**REQUIRED ACTION**
Where the string "START" occurs in a line of the data below, that line should be copied.

Saved entries:

★ ★ ★ ★ ★ ★ ★

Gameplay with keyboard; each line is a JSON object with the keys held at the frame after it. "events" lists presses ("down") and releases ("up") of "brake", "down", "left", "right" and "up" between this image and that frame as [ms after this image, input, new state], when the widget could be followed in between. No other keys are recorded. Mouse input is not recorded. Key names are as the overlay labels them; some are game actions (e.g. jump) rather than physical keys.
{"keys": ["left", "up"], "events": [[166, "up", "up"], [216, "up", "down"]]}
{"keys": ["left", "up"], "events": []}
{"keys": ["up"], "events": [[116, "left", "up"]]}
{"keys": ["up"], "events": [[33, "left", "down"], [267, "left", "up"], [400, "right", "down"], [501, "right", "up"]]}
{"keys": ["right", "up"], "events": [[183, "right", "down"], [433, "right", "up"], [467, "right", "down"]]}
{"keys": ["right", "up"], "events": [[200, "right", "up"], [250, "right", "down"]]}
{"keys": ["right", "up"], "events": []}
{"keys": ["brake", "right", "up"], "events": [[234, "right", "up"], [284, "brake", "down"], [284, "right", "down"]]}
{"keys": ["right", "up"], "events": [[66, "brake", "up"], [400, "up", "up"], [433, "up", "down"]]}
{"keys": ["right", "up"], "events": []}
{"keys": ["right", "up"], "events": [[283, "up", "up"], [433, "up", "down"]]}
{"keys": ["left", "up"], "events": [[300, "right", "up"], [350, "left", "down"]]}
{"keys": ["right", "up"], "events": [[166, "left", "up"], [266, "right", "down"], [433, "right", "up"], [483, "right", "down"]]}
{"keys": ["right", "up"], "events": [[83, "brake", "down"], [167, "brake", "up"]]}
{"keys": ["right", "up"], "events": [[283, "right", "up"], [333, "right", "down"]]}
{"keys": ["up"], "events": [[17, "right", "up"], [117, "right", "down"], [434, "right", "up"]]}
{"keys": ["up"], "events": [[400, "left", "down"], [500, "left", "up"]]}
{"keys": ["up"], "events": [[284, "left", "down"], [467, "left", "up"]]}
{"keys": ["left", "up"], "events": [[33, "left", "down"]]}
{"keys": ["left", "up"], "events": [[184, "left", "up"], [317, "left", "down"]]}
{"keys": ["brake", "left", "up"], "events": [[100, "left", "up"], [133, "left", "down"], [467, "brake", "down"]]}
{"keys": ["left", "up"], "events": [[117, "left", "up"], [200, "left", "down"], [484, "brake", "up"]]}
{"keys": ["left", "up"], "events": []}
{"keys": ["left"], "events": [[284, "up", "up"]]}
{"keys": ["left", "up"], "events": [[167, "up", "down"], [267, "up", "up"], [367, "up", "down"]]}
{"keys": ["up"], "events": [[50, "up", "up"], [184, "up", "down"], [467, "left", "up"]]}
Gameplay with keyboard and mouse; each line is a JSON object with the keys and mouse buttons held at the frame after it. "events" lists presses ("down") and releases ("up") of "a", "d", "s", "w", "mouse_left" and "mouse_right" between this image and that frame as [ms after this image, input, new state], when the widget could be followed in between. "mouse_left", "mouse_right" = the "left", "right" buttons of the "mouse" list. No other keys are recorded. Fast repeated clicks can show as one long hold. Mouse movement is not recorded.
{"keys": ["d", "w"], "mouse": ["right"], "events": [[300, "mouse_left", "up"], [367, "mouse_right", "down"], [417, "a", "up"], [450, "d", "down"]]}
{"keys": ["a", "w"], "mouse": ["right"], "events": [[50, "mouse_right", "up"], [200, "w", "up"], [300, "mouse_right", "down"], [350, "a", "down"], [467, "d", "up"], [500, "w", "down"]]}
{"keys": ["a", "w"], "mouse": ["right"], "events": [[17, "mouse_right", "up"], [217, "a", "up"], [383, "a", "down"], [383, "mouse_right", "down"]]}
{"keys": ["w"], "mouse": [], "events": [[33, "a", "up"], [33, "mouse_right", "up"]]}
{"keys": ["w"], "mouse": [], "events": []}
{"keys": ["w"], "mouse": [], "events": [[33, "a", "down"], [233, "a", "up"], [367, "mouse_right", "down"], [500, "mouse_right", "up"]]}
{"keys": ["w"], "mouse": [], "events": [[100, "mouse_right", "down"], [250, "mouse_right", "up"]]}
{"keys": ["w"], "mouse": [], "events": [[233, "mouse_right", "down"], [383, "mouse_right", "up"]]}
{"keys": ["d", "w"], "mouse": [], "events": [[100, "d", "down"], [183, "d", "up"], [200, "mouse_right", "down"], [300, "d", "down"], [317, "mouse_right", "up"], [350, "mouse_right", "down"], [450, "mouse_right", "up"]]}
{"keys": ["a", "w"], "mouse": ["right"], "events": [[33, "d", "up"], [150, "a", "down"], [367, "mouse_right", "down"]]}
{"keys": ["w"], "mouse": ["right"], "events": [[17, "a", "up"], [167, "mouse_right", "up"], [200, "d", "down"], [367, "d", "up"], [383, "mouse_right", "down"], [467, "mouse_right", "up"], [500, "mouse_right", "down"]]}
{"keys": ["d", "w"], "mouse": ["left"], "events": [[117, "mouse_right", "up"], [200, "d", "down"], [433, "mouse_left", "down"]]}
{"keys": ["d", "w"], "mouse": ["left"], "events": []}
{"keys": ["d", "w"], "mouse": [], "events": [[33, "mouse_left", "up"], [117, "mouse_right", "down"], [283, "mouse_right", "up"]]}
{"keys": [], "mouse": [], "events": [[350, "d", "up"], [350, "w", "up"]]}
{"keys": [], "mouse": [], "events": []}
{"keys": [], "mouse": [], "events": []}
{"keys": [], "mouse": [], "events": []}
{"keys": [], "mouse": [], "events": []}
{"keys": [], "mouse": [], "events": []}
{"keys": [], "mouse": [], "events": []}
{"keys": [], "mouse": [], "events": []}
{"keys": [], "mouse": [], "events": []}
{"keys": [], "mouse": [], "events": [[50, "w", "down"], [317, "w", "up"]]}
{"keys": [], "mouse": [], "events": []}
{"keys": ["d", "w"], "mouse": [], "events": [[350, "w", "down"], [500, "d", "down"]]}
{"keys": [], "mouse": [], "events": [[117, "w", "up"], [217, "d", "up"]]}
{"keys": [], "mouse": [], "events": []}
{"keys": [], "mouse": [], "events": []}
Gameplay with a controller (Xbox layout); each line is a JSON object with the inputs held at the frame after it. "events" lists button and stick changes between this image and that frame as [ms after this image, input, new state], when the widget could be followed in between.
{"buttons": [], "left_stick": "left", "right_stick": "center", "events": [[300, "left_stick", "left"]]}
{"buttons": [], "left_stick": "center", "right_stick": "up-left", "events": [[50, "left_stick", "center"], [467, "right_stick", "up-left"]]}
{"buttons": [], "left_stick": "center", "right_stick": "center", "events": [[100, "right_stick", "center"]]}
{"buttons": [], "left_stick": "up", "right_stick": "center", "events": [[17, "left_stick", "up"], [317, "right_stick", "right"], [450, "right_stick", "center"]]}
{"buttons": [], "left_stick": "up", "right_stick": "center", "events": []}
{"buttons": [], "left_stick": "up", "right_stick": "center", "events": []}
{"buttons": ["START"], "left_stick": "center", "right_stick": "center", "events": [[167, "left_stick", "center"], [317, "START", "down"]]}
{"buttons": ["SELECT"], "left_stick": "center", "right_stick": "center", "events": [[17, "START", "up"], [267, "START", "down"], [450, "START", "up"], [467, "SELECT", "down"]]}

★ ★ ★ ★ ★ ★ ★

**PROBLEM SOLUTION**
{"buttons": ["START"], "left_stick": "center", "right_stick": "center", "events": [[167, "left_stick", "center"], [317, "START", "down"]]}
{"buttons": ["SELECT"], "left_stick": "center", "right_stick": "center", "events": [[17, "START", "up"], [267, "START", "down"], [450, "START", "up"], [467, "SELECT", "down"]]}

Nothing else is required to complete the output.